Proponents of a move toward IFRS adoption in the U.S. praise its more "principles-based" approach over U.S. GAAP, but America 's corporate culture could modify that label. In fact, the management set-up here could permeate over to Europe eventually, leading to an evolution of international financial reporting standards to more closely resemble GAAP, which has been tweaked, modified, appended, and is now nearly stumbling over its own weight.
So argues the Accounting Onion blogger, who is pleading for caution amid the "political pressure to trash U.S. GAAP and adopt IFRS." In his latest post, Tom Selling, a financial reporting and management consultant and regular CFO.com reader, argues that GAAP has evolved into its set of specific rules to compensate for our corporate ownership patterns encouraging misjudgments by management.
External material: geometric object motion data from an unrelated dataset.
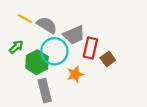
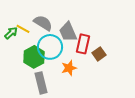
yellow line: (25, 19) -> (23, 29), moved
gray trapezoid: (74, 35) -> (68, 32), turned 90
green arrow: (16, 47) -> (11, 33), moved

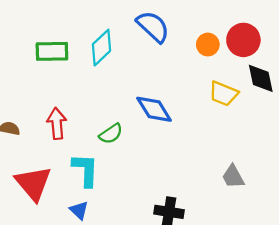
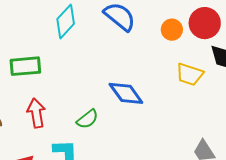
cyan diamond: (102, 48) -> (66, 21), moved
green rectangle: (52, 51) -> (25, 66), moved

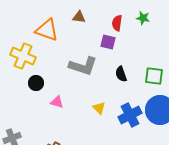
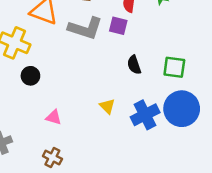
gray L-shape: (83, 66) -> (85, 28), moved
pink triangle: (57, 102) -> (54, 117), moved

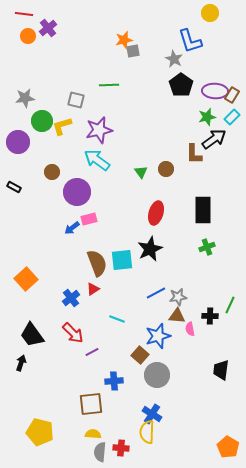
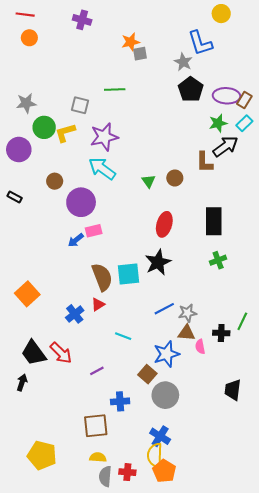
purple cross: (48, 28) -> (82, 20), moved, turned -36
red arrow: (73, 333) -> (61, 353), moved
orange pentagon: (228, 447) -> (164, 471), moved

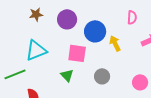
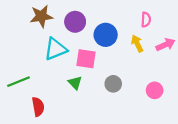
brown star: (36, 14) -> (41, 16), size x1.5
yellow arrow: (115, 43) -> (137, 44), moved
cyan triangle: (36, 50) -> (56, 49), moved

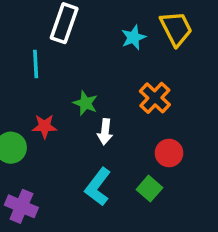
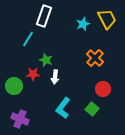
cyan line: (36, 64) -> (28, 39), turned 35
green star: (85, 103) -> (46, 60), moved
white arrow: (105, 132) -> (55, 77), moved

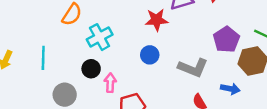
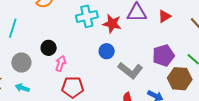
cyan cross: (100, 37) -> (87, 16), moved
blue circle: (150, 55) -> (107, 51), moved

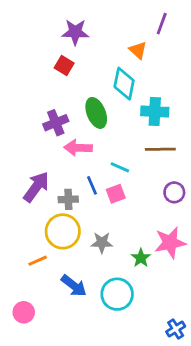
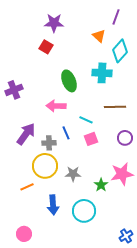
cyan diamond: (124, 84) -> (120, 51), moved, turned 30
cyan cross: (155, 112) -> (102, 73), moved
purple cross: (56, 123) -> (14, 90), moved
pink square: (116, 194) -> (91, 139), moved
blue arrow: (74, 286) -> (53, 205), turned 48
pink circle: (24, 312) -> (24, 234), moved

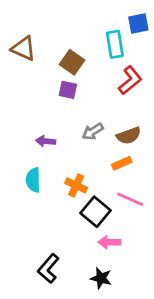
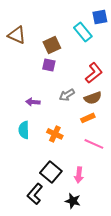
cyan rectangle: (115, 44) -> (83, 32), turned -30
brown square: (72, 62) -> (52, 45), turned 30
red L-shape: (130, 80) -> (94, 73), moved
black square: (95, 212) -> (51, 172), moved
pink arrow: (109, 242) -> (79, 175), turned -84

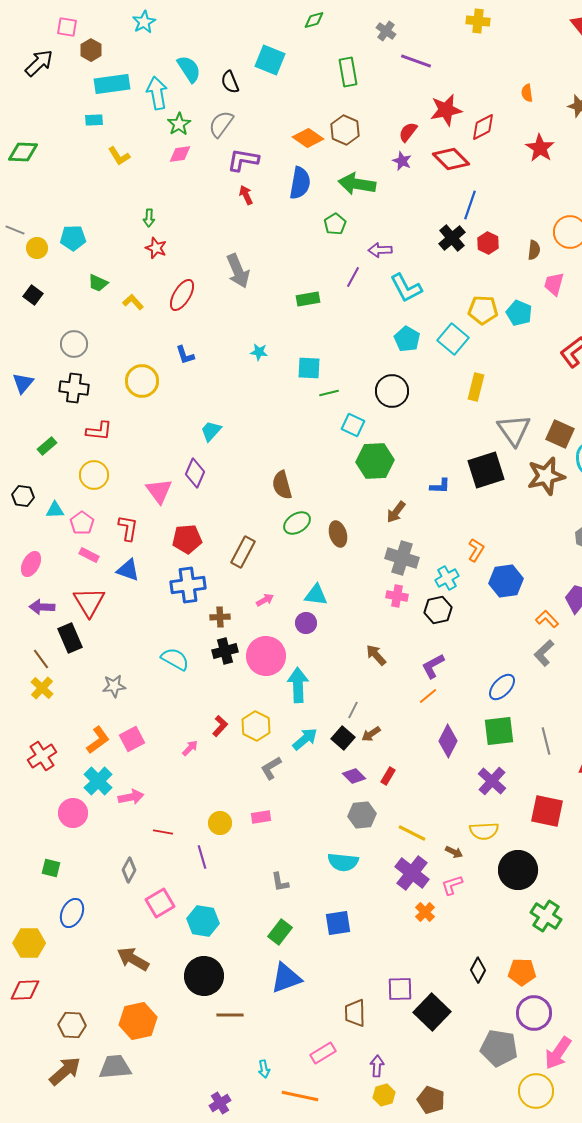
Unlike Europe's favored use of majority-owned corporations, the U.S. corporate governance structures are controlled by shareholders, and thus directors who are heavily influenced by management, writes Selling, who bases his theory on a study penned by Columbia Law School professor John Coffee. Management's judgment in the U.S. is more swayed by their personal stake in their company's earnings, and auditors, analysts, and directors may not have enough chutzpah to properly question financial-reporting manipulations.
"Without empowered gatekeepers to prevent accounting fraud, we have had to place our hopes on very inflexible accounting rules, and sheriffs like the SEC and private attorneys to catch the cases where management has attempted to surreptitiously cross the bright line," Selling continues.
His thinking goes against the IFRS fans who claim a less rules-based approach will
actually discourage earnings management (and of course allow more professional judgment and leeway on the part of both internal and external accountants).